Public hospitals are the “backbone” of the national health care system (Gesy) but they must become competitive, the health minister said on Friday.

Speaking on CyBC radio, Health Minister Popi Kanari said that she would be holding meetings with both the state health organisation (Okypy) and the six healthcare workers’ unions to determine each party’s “red lines” and proceed from there.

The minister was discussing next steps to break the impasse between the unions and Okypy after disagreements escalated and resulted in a general strike on Wednesday.

“A way must be found to bridge the chasm,” the minister said, however, she added that the position of the state, like that of Okypy, was that the legal framework for the system’s operation, approved in 2017, had to be adhered to.

The minister had come under fire for not intervening sooner in what has become a rapidly escalating disagreement, with unions charging the Okypy model has failed and asking whether the public health services should revert to being state-run under the authority of the health ministry.

Following the eight-hour strike, Labour Minister Yiannis Panayiotou stated he was ready for mediation proceedings, while President Nikos Christodoulides on Thursday was also poised to step in.

Kanari suggested to the state broadcaster that there are ways through the impasse.

“I will be holding meetings with both parties to determine their red lines and see where compromise can be reached,” she said.

“Public hospitals are the backbone of the healthcare system and we have many good doctors providing a broad range of excellent services,” the minister added.

State sponsorship of Gesy has been extended for an additional year although in original planning by the previous government, the service was supposed to be autonomous by 2024.

Asked how an organisation set up to spend 75 per cent of its financial revenue on payroll could become competitive in the space of a year, Kanari noted that Gesy had inherited many of its attributes, including the expansive payroll, from its previous structure as a state institution.

“All these received issues will be gradually phased out,” the minister said.

She also noted that during the Covid pandemic, Gesy lost much of its expected revenue, as hospitals closed, surgeries were cancelled or postponed, and highly-qualified doctors left the public sector, taking their patients with them.

“Okypy has been doing everything it can to reduce costs and increase income,” Kanari said.

The meeting of the health minister with the unions is scheduled for Tuesday, while consultations with Okypy are ongoing.

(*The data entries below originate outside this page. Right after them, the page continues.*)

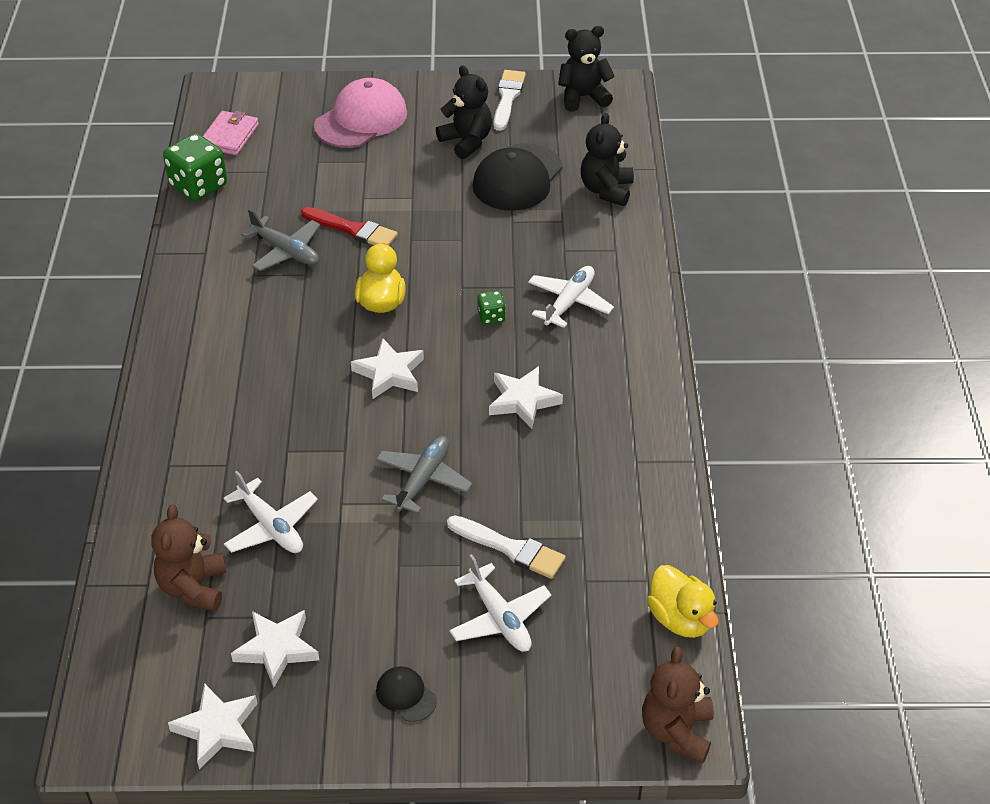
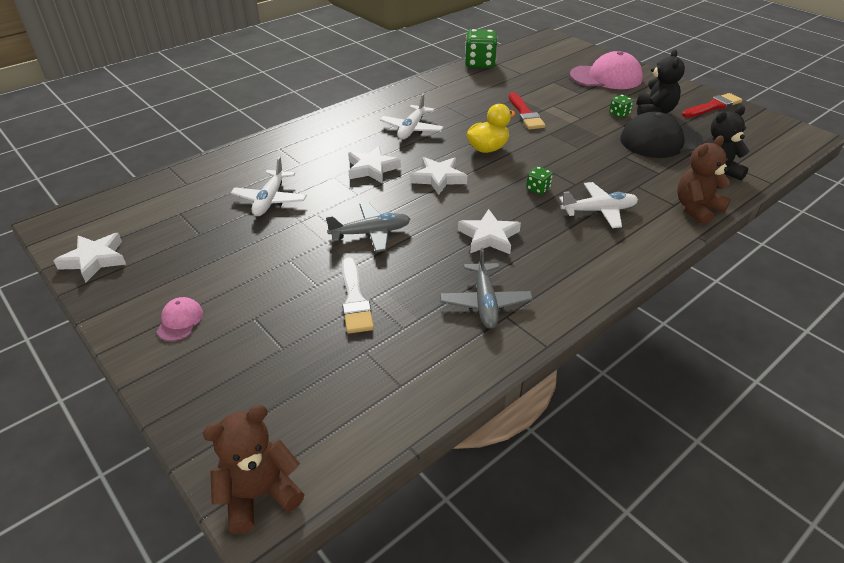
camera: 50 degrees right, 5 degrees down
(193, 587) = (198, 198): brown teddy bear -> brown teddy bear (697, 209)
(229, 136) = (526, 54): pink wallet -> none
(277, 649) = (176, 249): white star -> white star (372, 168)
(286, 251) = (476, 105): grey plane -> grey plane (485, 302)
(406, 695) = (180, 321): black cap -> pink cap
(439, 166) = (619, 114): none -> green dice
(499, 618) = (287, 328): white plane -> white plane (412, 129)
(507, 98) = (713, 106): white brush -> red brush
(583, 97) = (769, 128): black teddy bear -> none
(680, 619) = (381, 428): yellow duck -> none

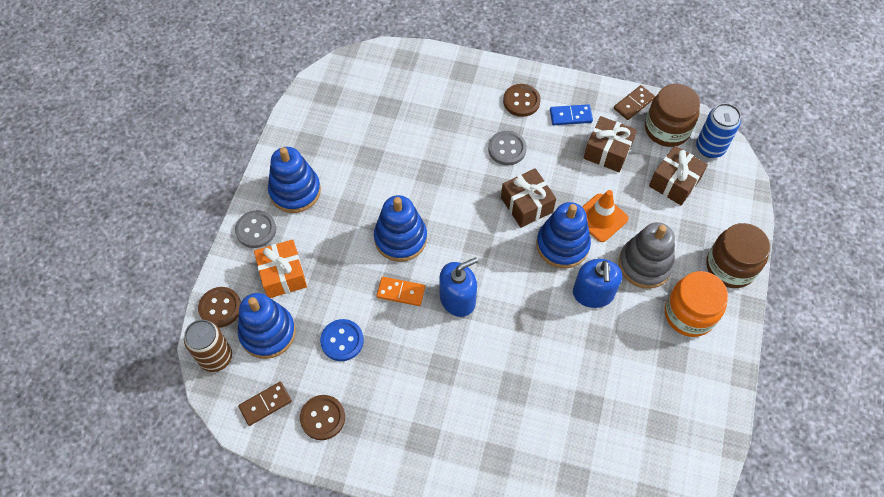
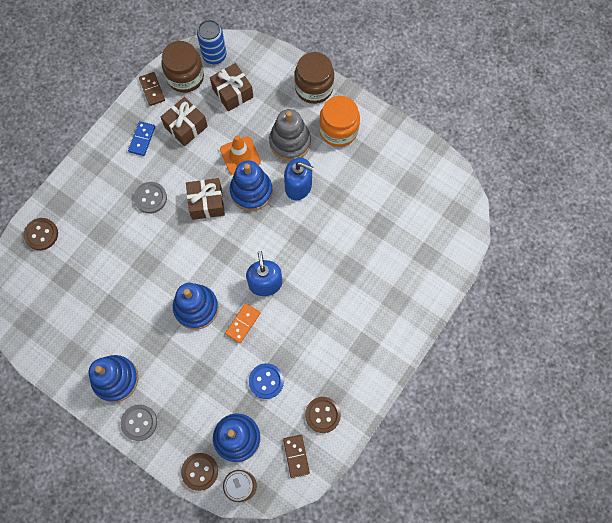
camera: 70 degrees left, 10 degrees up
(283, 275) = (190, 411): orange gift -> none
(521, 101) = (111, 170): brown button -> brown button (41, 234)

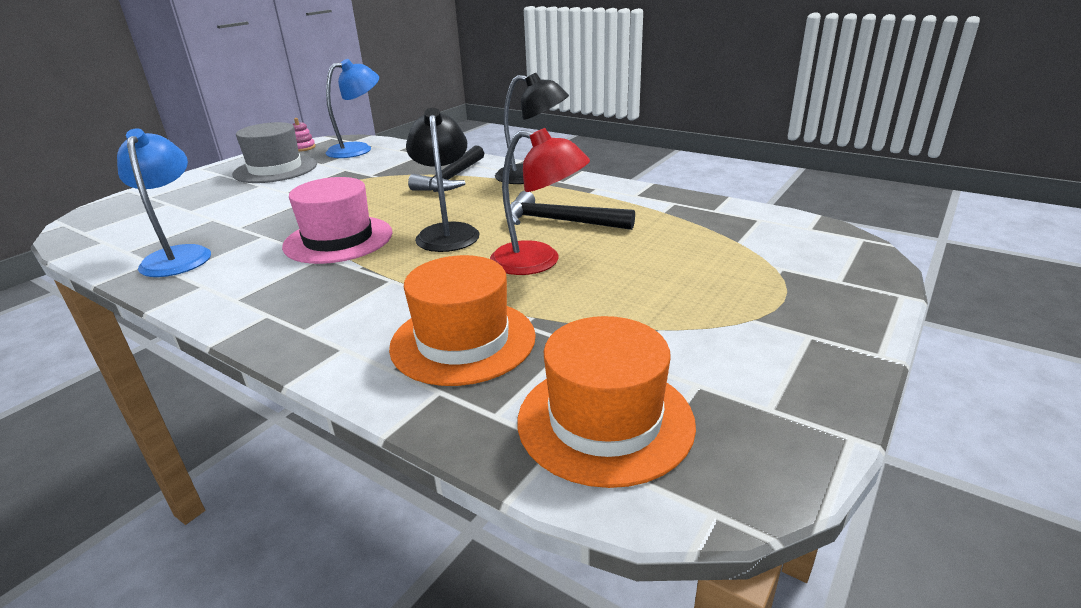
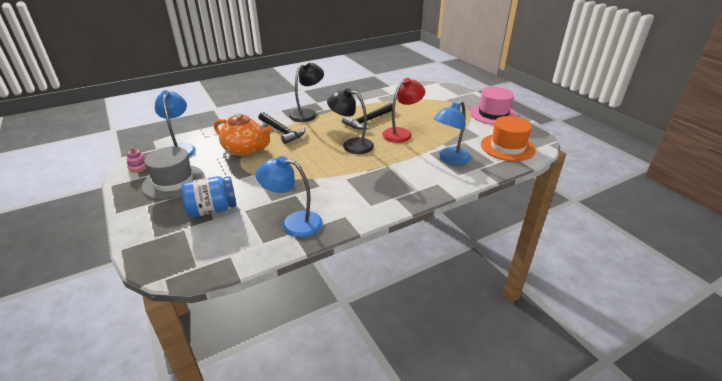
camera: 65 degrees left, 5 degrees up
(212, 203) = (212, 210): none -> blue jar
(338, 239) = (328, 172): pink hat -> pink hat (493, 114)
(377, 176) = (245, 150): none -> orange teapot
(463, 341) = (450, 159): orange hat -> blue lamp

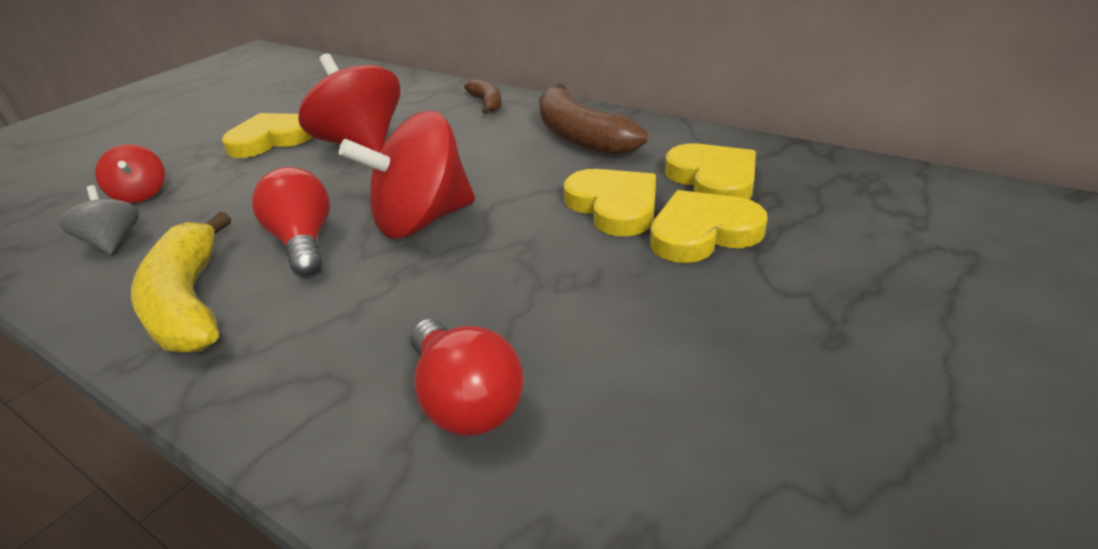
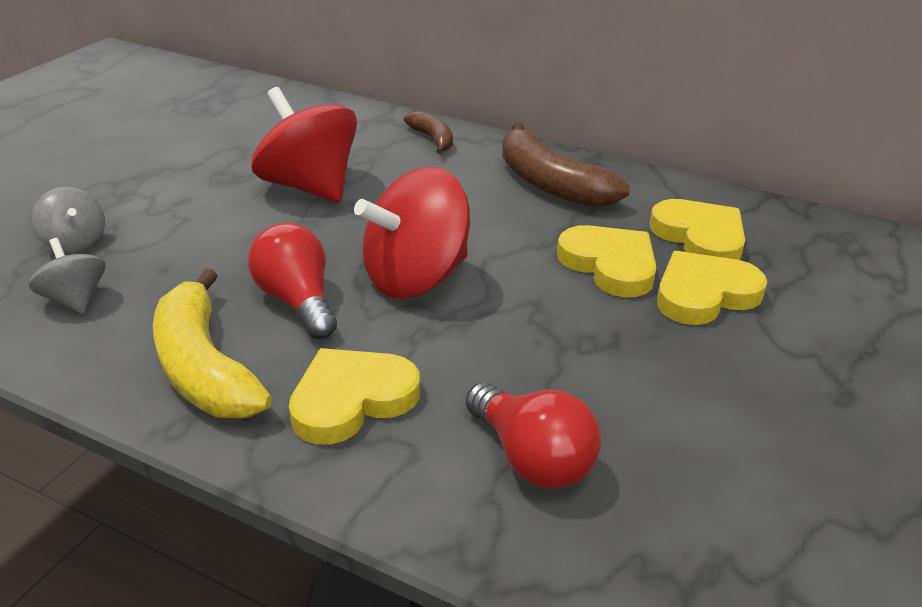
camera: 10 degrees left, 0 degrees up
(141, 194) = (75, 242): red spinning top -> grey spinning top
(270, 140) = (197, 177): yellow heart -> yellow heart (352, 400)

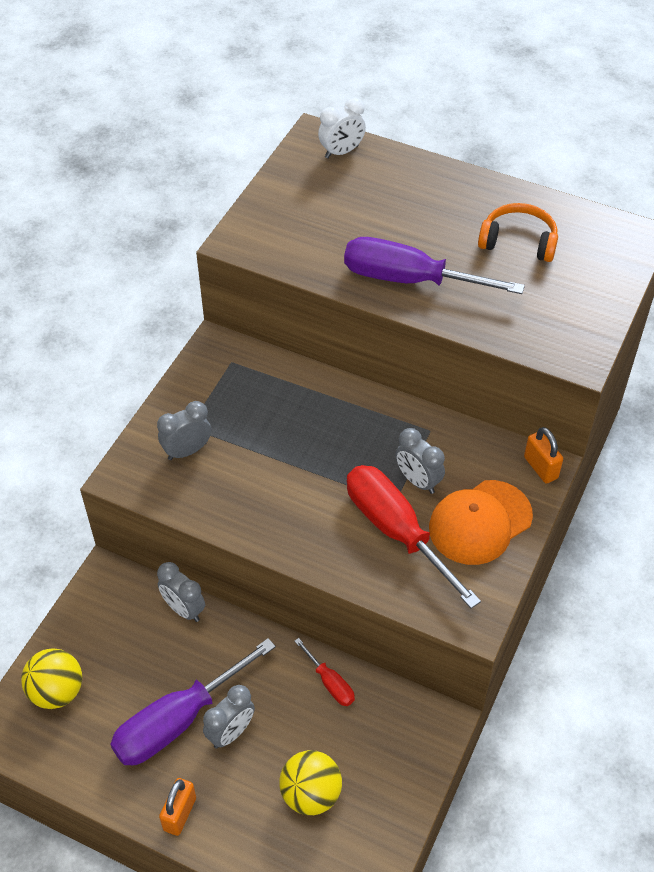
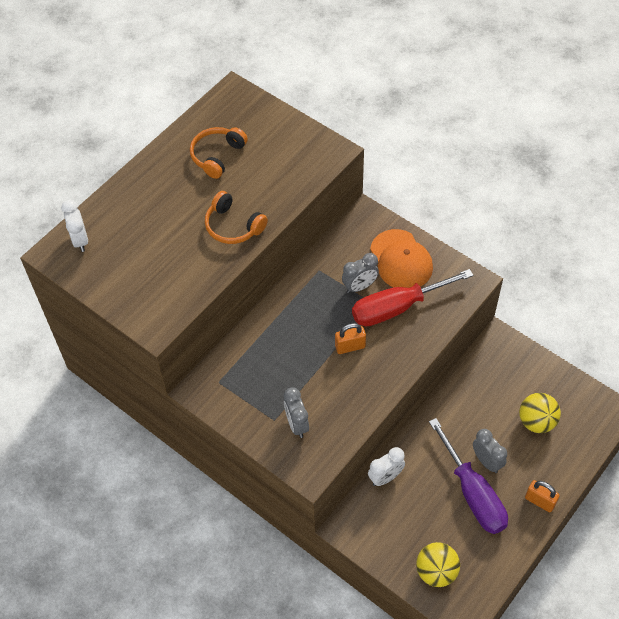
camera: 75 degrees left, 5 degrees up
(184, 609) = (385, 477): grey clock -> white clock
(330, 683) = (460, 395): red screwdriver -> none
(409, 280) = (233, 226): purple screwdriver -> orange headphones
(540, 468) = (366, 217): orange padlock -> orange padlock (350, 347)

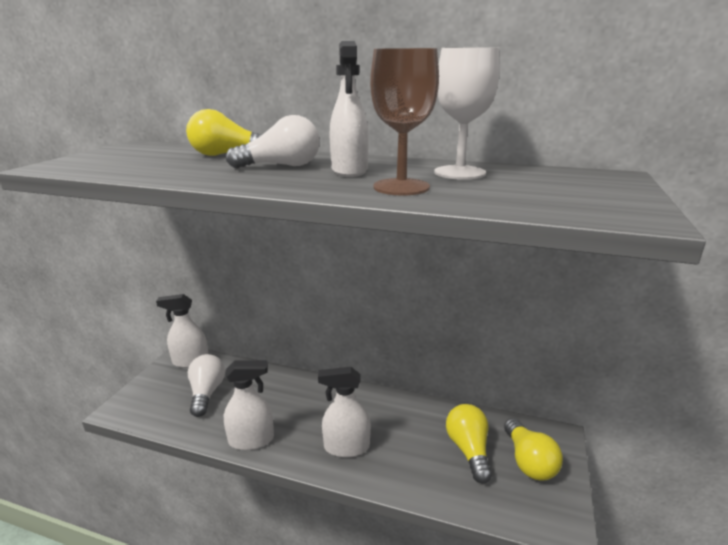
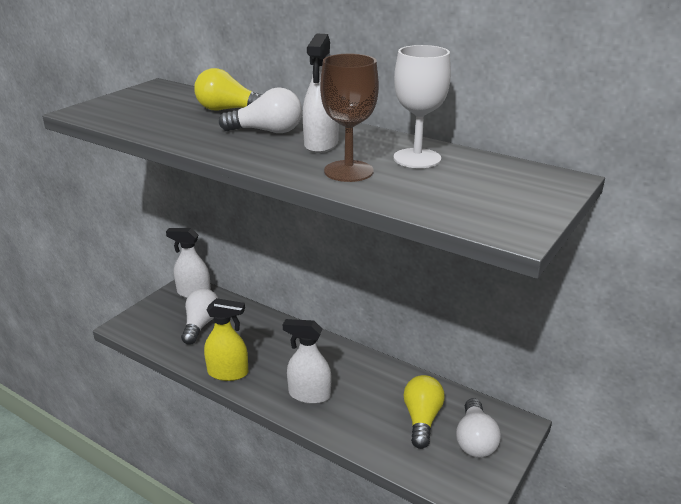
camera: 15 degrees right, 5 degrees up
(251, 440) = (228, 373): white spray bottle -> yellow spray bottle
(528, 461) = (475, 440): yellow light bulb -> white light bulb

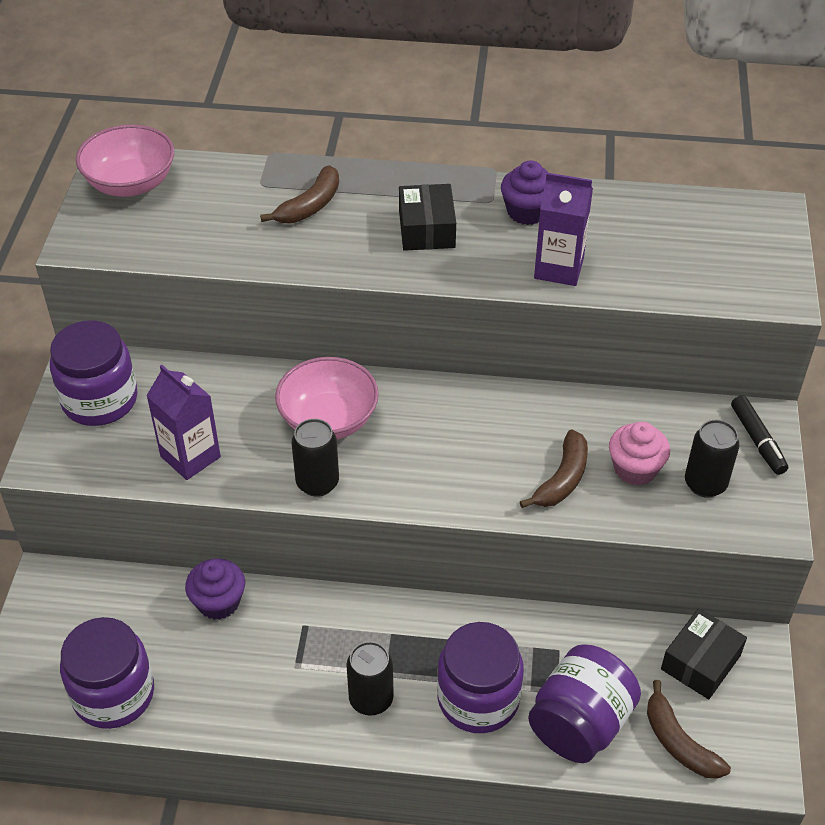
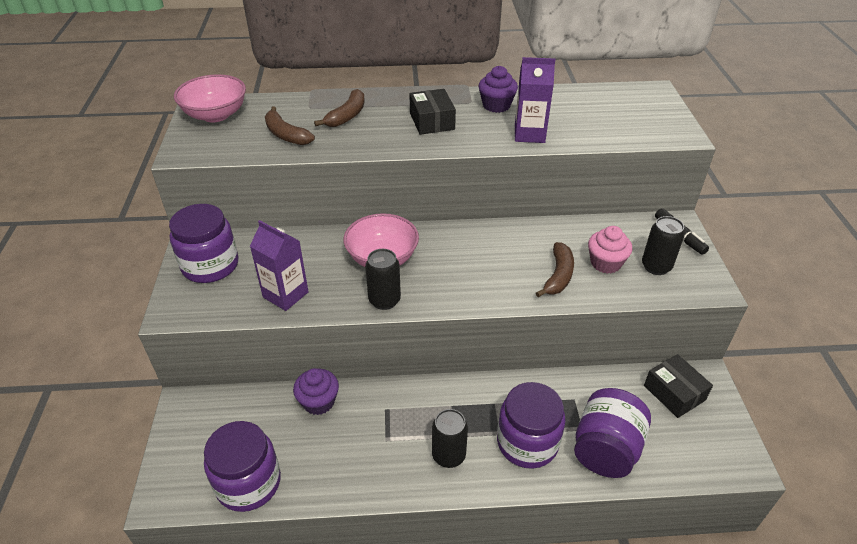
camera: 10 degrees left, 5 degrees down
(678, 742) = (679, 451): brown banana -> brown banana (286, 135)
(700, 662) = (674, 393): black box -> black box turned 60 degrees counterclockwise

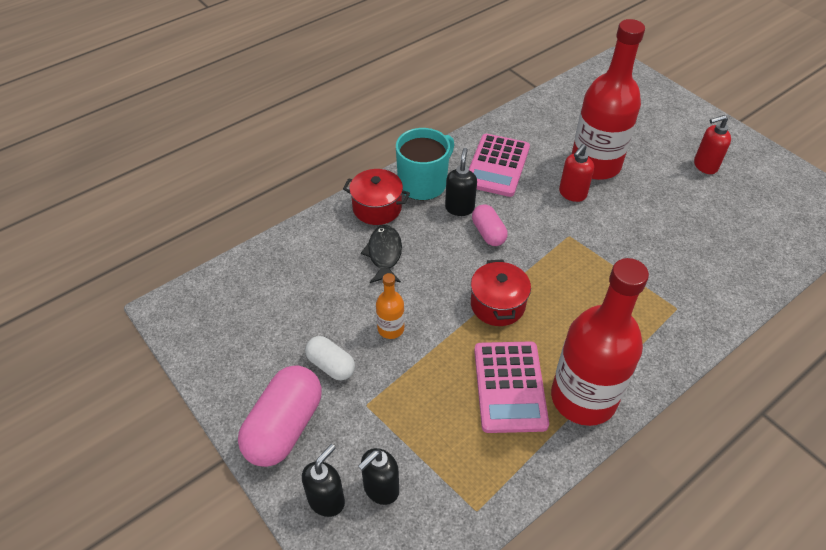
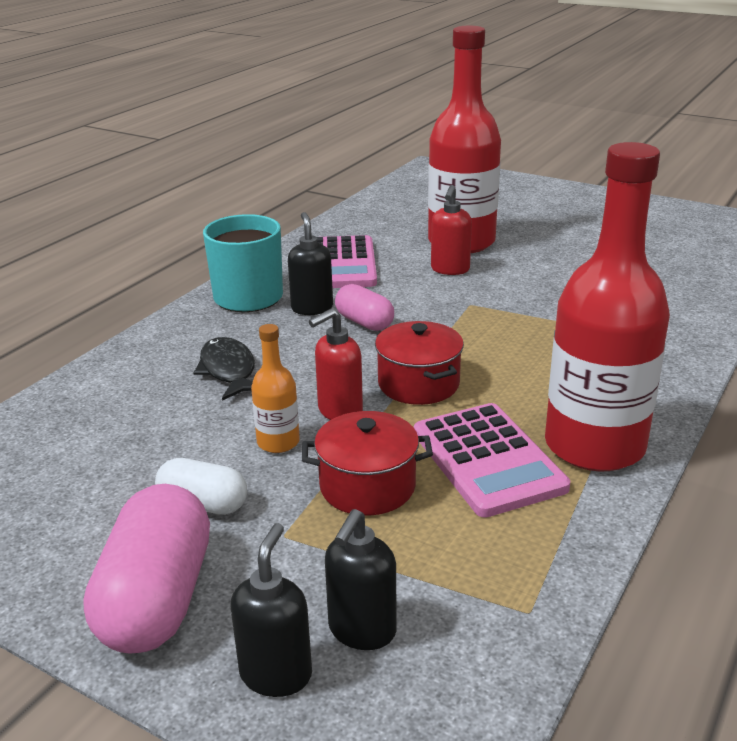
camera: 20 degrees left, 20 degrees down
(377, 208) = (195, 330): red pot -> red pot (367, 486)
(705, 166) = (587, 221): red soap dispenser -> red soap dispenser (339, 411)

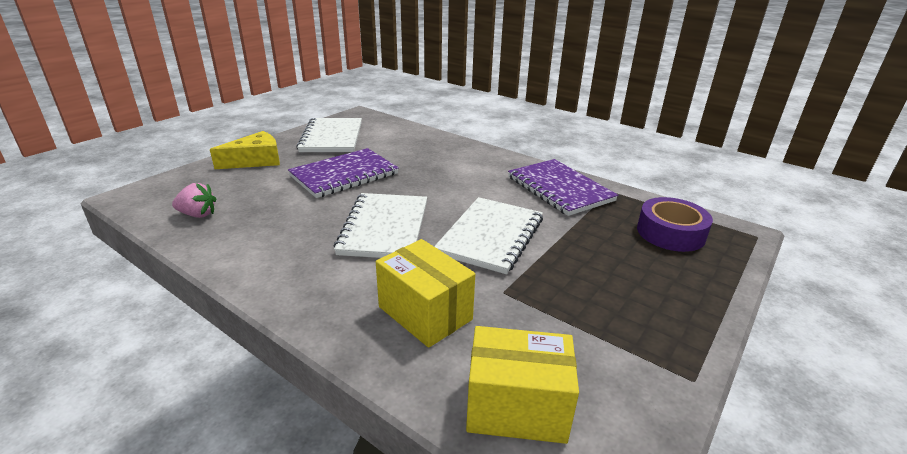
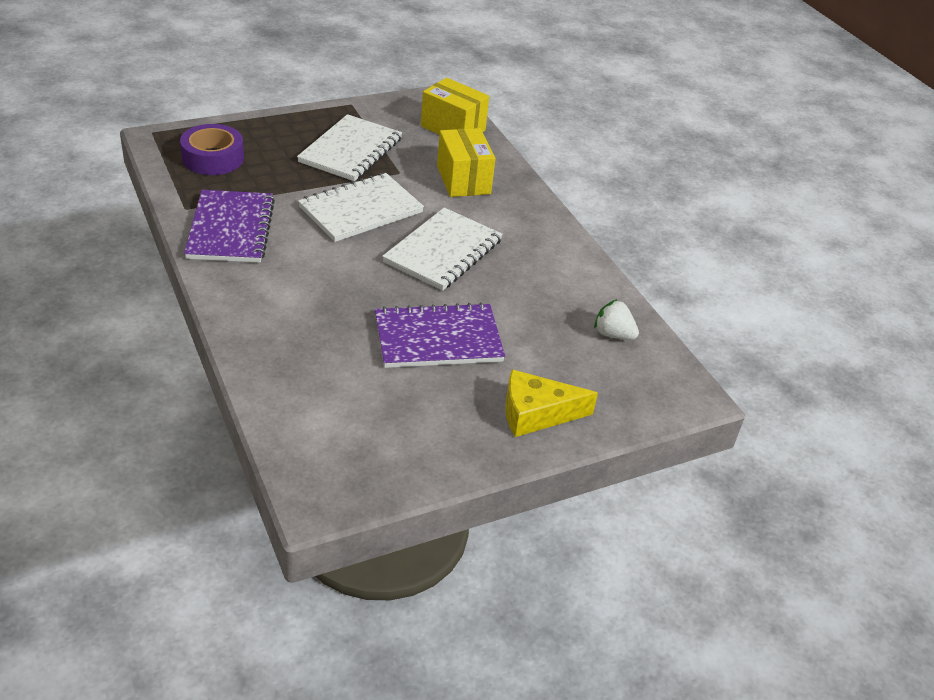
camera: 155 degrees left, 10 degrees up
(198, 214) = (613, 334): pink strawberry -> white strawberry
(332, 137) = (407, 434): white notebook -> white notebook (351, 150)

The crux of the disagreement concerns around 1,200 out of a total of around 7,500 health service employees, and centres on the fact that Okypy, in its trajectory to become self-sustaining, placed new hires on personal contracts with a different pay rise agreement than that of older employees, classed as public servants.

The unions claim that this sets up two-tier renumeration for equal work and will result in a transient workforce, which will in turn affect staffing levels and quality.

The audit service said on Thursday that suggestions that Okypy was reducing its operational costs were wrong.

“The number of patients is constantly being reduced and operational costs are increasing. Dozens of doctors have annual earnings exceeding €150,000,” it stated.

Meanwhile, the service is preparing two reports on the public health sector, one on Okypy, set to be published in January, and another on the Nicosia general hospital due at the end of November.